### Brief
Extract the lines of the material that run from its start through the line containing "essas análises.", including both ends, and copy them without any change. Leave the pictures out of your answer.

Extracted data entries
□ □ □

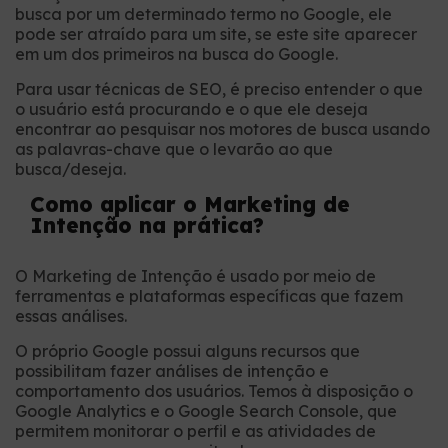
busca por um determinado termo no Google, ele
pode ser atraído para um site, se este site aparecer
em um dos primeiros na busca do Google.
Para usar técnicas de SEO, é preciso entender o que
o usuário está procurando e o que ele deseja
encontrar ao pesquisar nos motores de busca usando
as palavras-chave que o levarão ao que
busca/deseja.
Como aplicar o Marketing de
Intenção na prática?
O Marketing de Intenção é usado por meio de
ferramentas e plataformas específicas que fazem
essas análises.
O próprio Google possui alguns recursos que
possibilitam fazer análises de intenção e
comportamento dos usuários. Temos à disposição o
Google Analytics e o Google Search Console, que
permitem monitorar o perfil e as atividades de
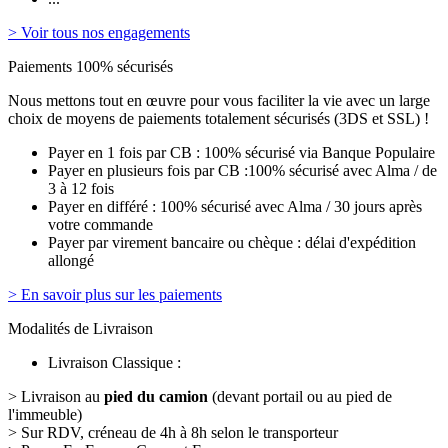
> Voir tous nos engagements
Paiements 100% sécurisés
Nous mettons tout en œuvre pour vous faciliter la vie avec un large
choix de moyens de paiements totalement sécurisés (3DS et SSL) !
Payer en 1 fois par CB : 100% sécurisé via Banque Populaire
Payer en plusieurs fois par CB :100% sécurisé avec Alma / de
3 à 12 fois
Payer en différé : 100% sécurisé avec Alma / 30 jours après
votre commande
Payer par virement bancaire ou chèque : délai d'expédition
allongé
> En savoir plus sur les paiements
Modalités de Livraison
Livraison Classique :
> Livraison au
pied du camion
(devant portail ou au pied de
l'immeuble)
> Sur RDV, créneau de 4h à 8h selon le transporteur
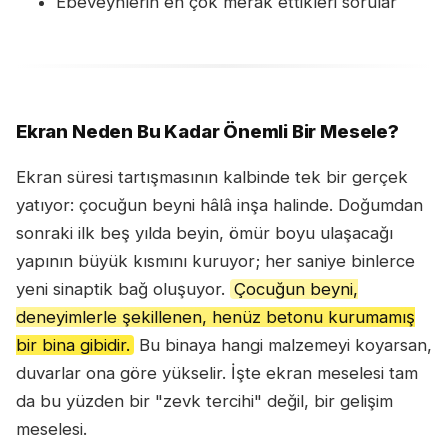
Ebeveynlerin en çok merak ettikleri sorular
Ekran Neden Bu Kadar Önemli Bir Mesele?
Ekran süresi tartışmasının kalbinde tek bir gerçek
yatıyor: çocuğun beyni hâlâ inşa halinde. Doğumdan
sonraki ilk beş yılda beyin, ömür boyu ulaşacağı
yapının büyük kısmını kuruyor; her saniye binlerce
yeni sinaptik bağ oluşuyor.
Çocuğun beyni,
deneyimlerle şekillenen, henüz betonu kurumamış
bir bina gibidir.
Bu binaya hangi malzemeyi koyarsan,
duvarlar ona göre yükselir. İşte ekran meselesi tam
da bu yüzden bir "zevk tercihi" değil, bir gelişim
meselesi.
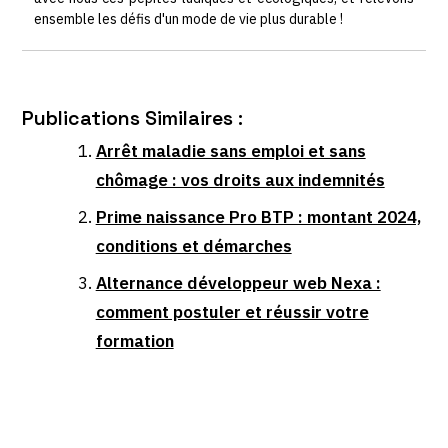
ensemble les défis d'un mode de vie plus durable !
Publications Similaires :
Arrêt maladie sans emploi et sans
chômage : vos droits aux indemnités
Prime naissance Pro BTP : montant 2024,
conditions et démarches
Alternance développeur web Nexa :
comment postuler et réussir votre
formation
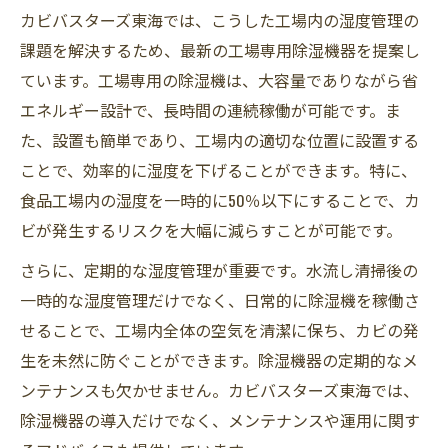
カビバスターズ東海では、こうした工場内の湿度管理の
課題を解決するため、最新の工場専用除湿機器を提案し
ています。工場専用の除湿機は、大容量でありながら省
エネルギー設計で、長時間の連続稼働が可能です。ま
た、設置も簡単であり、工場内の適切な位置に設置する
ことで、効率的に湿度を下げることができます。特に、
食品工場内の湿度を一時的に50％以下にすることで、カ
ビが発生するリスクを大幅に減らすことが可能です。
さらに、定期的な湿度管理が重要です。水流し清掃後の
一時的な湿度管理だけでなく、日常的に除湿機を稼働さ
せることで、工場内全体の空気を清潔に保ち、カビの発
生を未然に防ぐことができます。除湿機器の定期的なメ
ンテナンスも欠かせません。カビバスターズ東海では、
除湿機器の導入だけでなく、メンテナンスや運用に関す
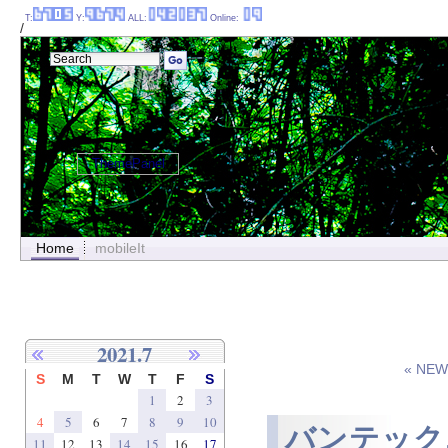
T:
Y:
ALL:
Online:
/
ThemePanel
Home
mobileIt
2021.7
« NE
S
M
T
W
T
F
S
1
2
3
4
5
6
7
8
9
10
バンテック
11
12
13
14
15
16
17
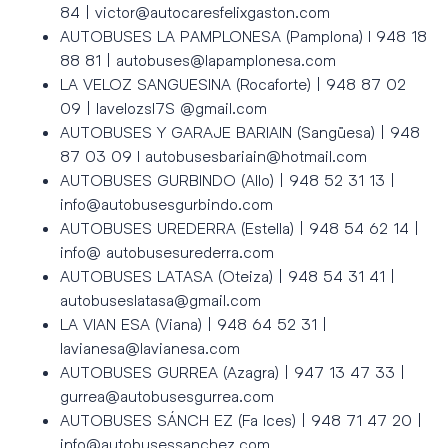
84 | victor@autocaresfelixgaston.com
AUTOBUSES LA PAMPLONESA (Pamplona) l 948 18
88 81 | autobuses@lapamplonesa.com
LA VELOZ SANGUESINA (Rocaforte) | 948 87 02
09 | lavelozsl7S @gmail.com
AUTOBUSES Y GARAJE BARIAIN (Sangüesa) | 948
87 03 09 I autobusesbariain@hotmail.com
AUTOBUSES GURBINDO (Allo) | 948 52 31 13 |
info@autobusesgurbindo.com
AUTOBUSES UREDERRA (Estella) | 948 54 62 14 |
info@ autobusesurederra.com
AUTOBUSES LATASA (Oteiza) | 948 54 31 41 |
autobuseslatasa@gmail.com
LA VIAN ESA (Viana) | 948 64 52 31 |
lavianesa@lavianesa.com
AUTOBUSES GURREA (Azagra) | 947 13 47 33 |
gurrea@autobusesgurrea.com
AUTOBUSES SÁNCH EZ (Fa Ices) | 948 71 47 20 |
info@autobusessanchez.com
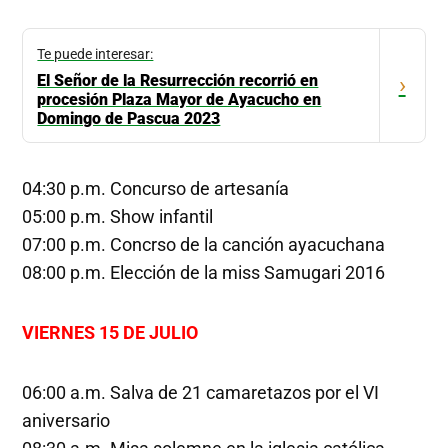
Te puede interesar:
El Señor de la Resurrección recorrió en
›
procesión Plaza Mayor de Ayacucho en
Domingo de Pascua 2023
04:30 p.m. Concurso de artesanía
05:00 p.m. Show infantil
07:00 p.m. Concrso de la canción ayacuchana
08:00 p.m. Elección de la miss Samugari 2016
VIERNES 15 DE JULIO
06:00 a.m. Salva de 21 camaretazos por el VI
aniversario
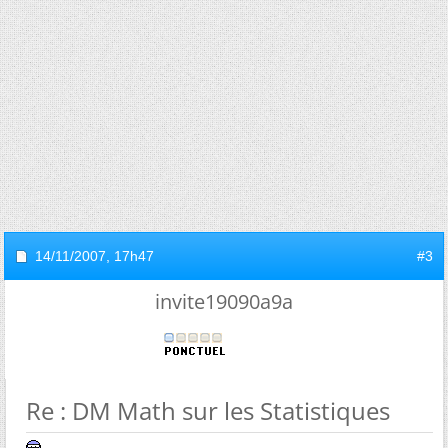
14/11/2007,
17h47
#3
invite19090a9a
Re : DM Math sur les Statistiques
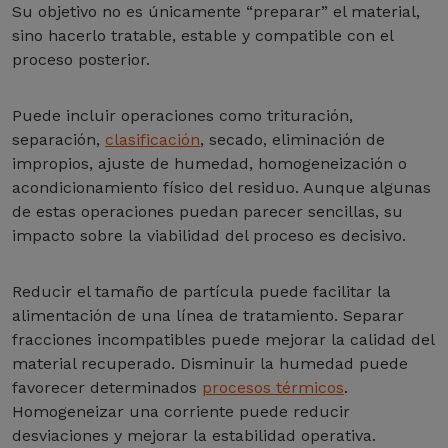
Su objetivo no es únicamente “preparar” el material,
sino hacerlo tratable, estable y compatible con el
proceso posterior.
Puede incluir operaciones como trituración,
separación,
clasificación
, secado, eliminación de
impropios, ajuste de humedad, homogeneización o
acondicionamiento físico del residuo. Aunque algunas
de estas operaciones puedan parecer sencillas, su
impacto sobre la viabilidad del proceso es decisivo.
Reducir el tamaño de partícula puede facilitar la
alimentación de una línea de tratamiento. Separar
fracciones incompatibles puede mejorar la calidad del
material recuperado. Disminuir la humedad puede
favorecer determinados
procesos térmicos
.
Homogeneizar una corriente puede reducir
desviaciones y mejorar la estabilidad operativa.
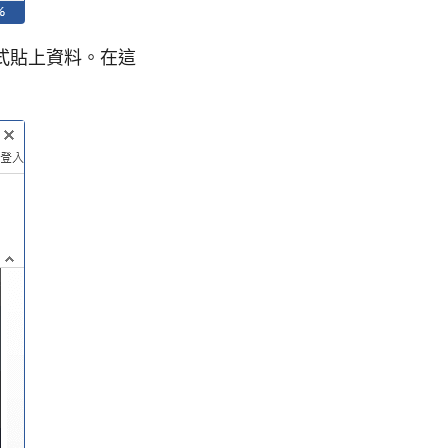
式貼上資料。在這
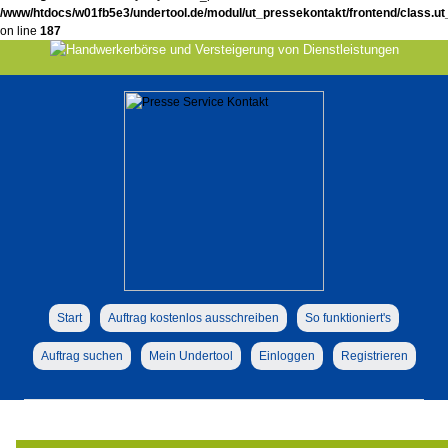
/www/htdocs/w01fb5e3/undertool.de/modul/ut_pressekontakt/frontend/class.u
on line
187
Start
Auftrag kostenlos ausschreiben
So funktioniert's
Auftrag suchen
Mein Undertool
Einloggen
Registrieren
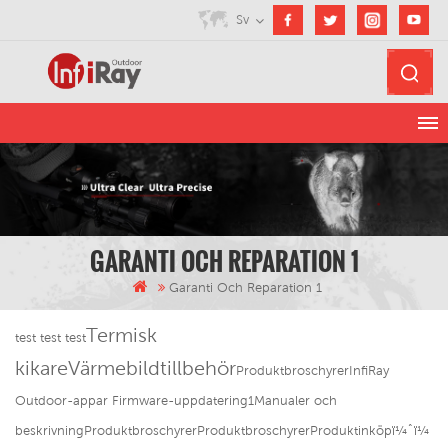
Sv
GARANTI OCH REPARATION 1
Garanti Och Reparation 1
Termisk
test test test
kikare
Värmebildtillbehör
ProduktbroschyrerInfiRay
Outdoor-appar Firmware-uppdatering1Manualer och
beskrivningProduktbroschyrerProduktbroschyrerProduktinköpï¼ˆï¼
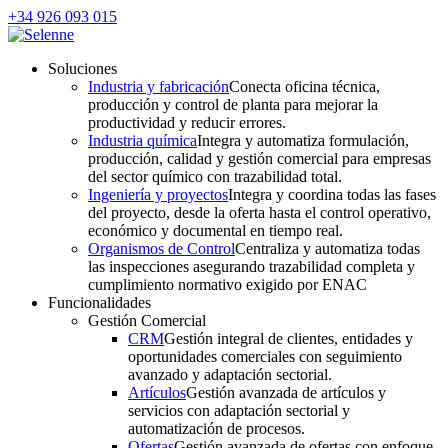
+34 926 093 015
Soluciones
Industria y fabricación
Conecta oficina técnica,
producción y control de planta para mejorar la
productividad y reducir errores.
Industria química
Integra y automatiza formulación,
producción, calidad y gestión comercial para empresas
del sector químico con trazabilidad total.
Ingeniería y proyectos
Integra y coordina todas las fases
del proyecto, desde la oferta hasta el control operativo,
económico y documental en tiempo real.
Organismos de Control
Centraliza y automatiza todas
las inspecciones asegurando trazabilidad completa y
cumplimiento normativo exigido por ENAC
Funcionalidades
Gestión Comercial
CRM
Gestión integral de clientes, entidades y
oportunidades comerciales con seguimiento
avanzado y adaptación sectorial.
Artículos
Gestión avanzada de artículos y
servicios con adaptación sectorial y
automatización de procesos.
Ofertas
Gestión avanzada de ofertas con enfoque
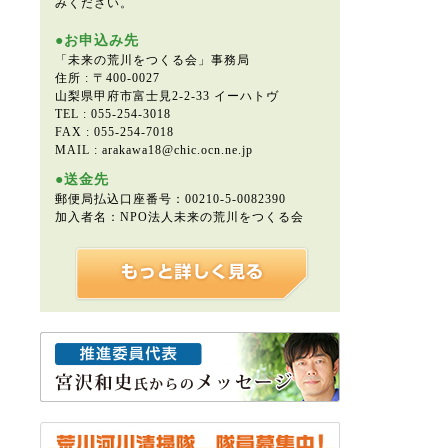
みください。
●お申込み先
「未来の荒川をつくる会」事務局
住所 : 〒400-0027
山梨県甲府市富士見2-2-33 イーハトヴ
TEL : 055-254-3018
FAX : 055-254-7018
MAIL : arakawa18@chic.ocn.ne.jp
●送金先
郵便局払込口座番号：00210-5-0082390
加入者名：NPO法人未来の荒川をつくる会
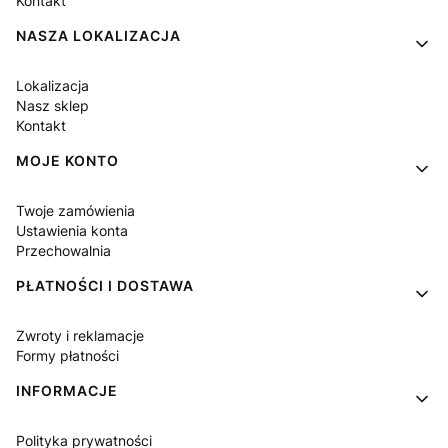
Kontakt
NASZA LOKALIZACJA
Lokalizacja
Nasz sklep
Kontakt
MOJE KONTO
Twoje zamówienia
Ustawienia konta
Przechowalnia
PŁATNOŚCI I DOSTAWA
Zwroty i reklamacje
Formy płatności
INFORMACJE
Polityka prywatności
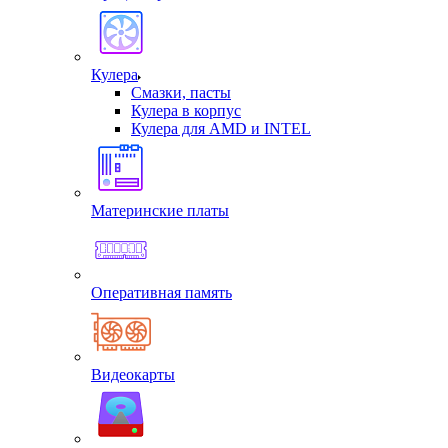
Кулера
Смазки, пасты
Кулера в корпус
Кулера для AMD и INTEL
Материнские платы
Оперативная память
Видеокарты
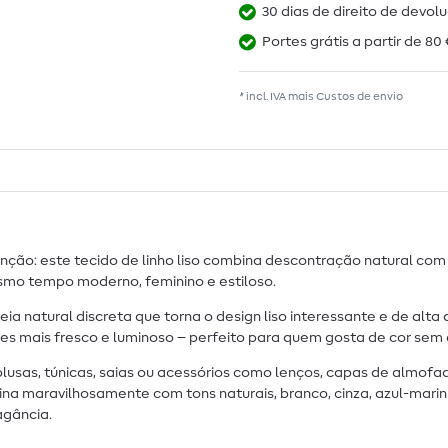
30 dias de direito de devol
Portes grátis a partir de 80 
* incl. IVA mais
Custos de envio
ão: este tecido de linho liso combina descontração natural com u
smo tempo moderno, feminino e estiloso.
eia natural discreta que torna o design liso interessante e de alta
ezes mais fresco e luminoso – perfeito para quem gosta de cor sem
lusas, túnicas, saias ou acessórios como lenços, capas de almofad
ina maravilhosamente com tons naturais, branco, cinza, azul-marin
agância.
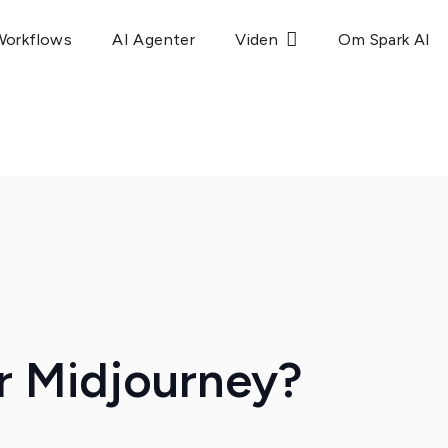
Workflows
AI Agenter
Viden
Om Spark AI
r Midjourney?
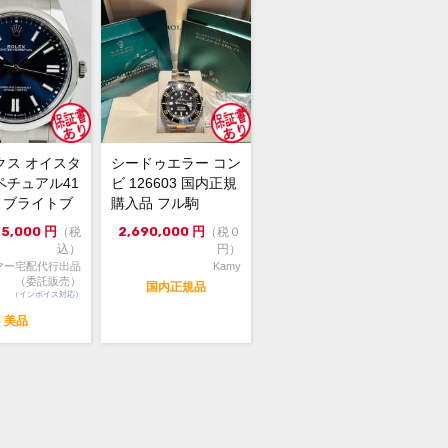
保証書(2021年12月印)新ギャランテ
冊子・クロノメータータグ
スレット調整のしていない未使用品で
、バックル部分にわずかな線キズがご
ます。
クス オイスタ
シードゥエラー コン
的なダイバーウォッチ、シードウェラ
ペチュアル41
ビ 126603 国内正規
コンビネーションモデルが入荷しまし
00 ブライトブ
購入品 フル駒
4年...
75,000
円
2,690,000
円
（税
（税０
感そしてコンビネーションの高級感を
込）
円）
備えた一品をこの機会に是非ご検討下
マー宅配代行出品
Kamy
！
（委託販売）
国内正規品
（インボイス対応）
美品
問合せ先】
 ブランド館 上野アメ横店 TEL:03-
-0401
意事項】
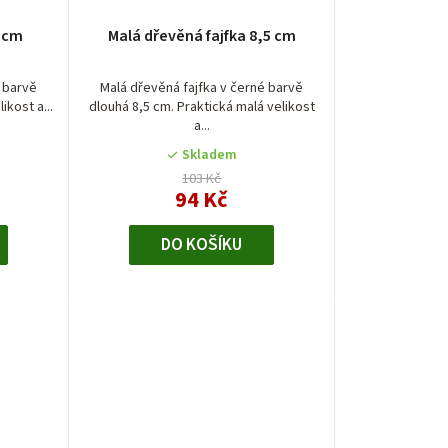
7 cm
Malá dřevěná fajfka 8,5 cm
é barvě
Malá dřevěná fajfka v černé barvě
ikost a...
dlouhá 8,5 cm. Praktická malá velikost
a...
Skladem
103 Kč
94 Kč
DO KOŠÍKU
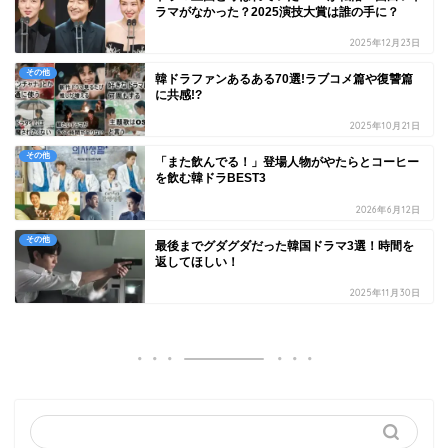
ラマがなかった？2025演技大賞は誰の手に？
2025年12月23日
その他
韓ドラファンあるある70選!ラブコメ篇や復讐篇
に共感!?
2025年10月21日
その他
「また飲んでる！」登場人物がやたらとコーヒー
を飲む韓ドラBEST3
2026年6月12日
その他
最後までグダグダだった韓国ドラマ3選！時間を
返してほしい！
2025年11月30日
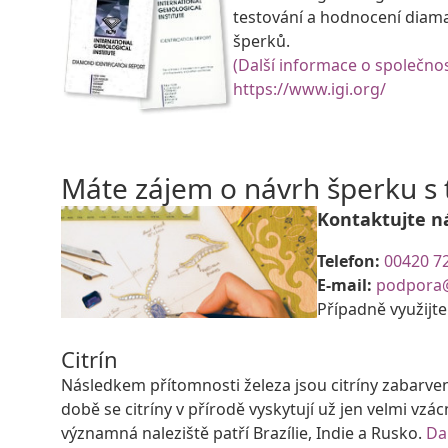
testování a hodnocení diam
šperků.
(Další informace o společnos
https://www.igi.org/
Máte zájem o návrh šperku 
Kontaktujte n
Telefon:
00420 7
E-mail:
podpora
Případně využijt
Citrín
Následkem přítomnosti železa jsou citríny zabarve
době se citríny v přírodě vyskytují už jen velmi vzác
významná naleziště patří Brazílie, Indie a Rusko.
Da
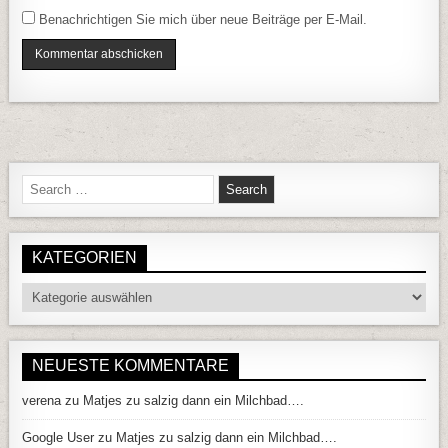
Benachrichtigen Sie mich über neue Beiträge per E-Mail.
Search for:
KATEGORIEN
Kategorien
NEUESTE KOMMENTARE
verena
zu
Matjes zu salzig dann ein Milchbad….
Google User
zu
Matjes zu salzig dann ein Milchbad….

□ □ □

### Task response
busca por um determinado termo no Google, ele
pode ser atraído para um site, se este site aparecer
em um dos primeiros na busca do Google.
Para usar técnicas de SEO, é preciso entender o que
o usuário está procurando e o que ele deseja
encontrar ao pesquisar nos motores de busca usando
as palavras-chave que o levarão ao que
busca/deseja.
Como aplicar o Marketing de
Intenção na prática?
O Marketing de Intenção é usado por meio de
ferramentas e plataformas específicas que fazem
essas análises.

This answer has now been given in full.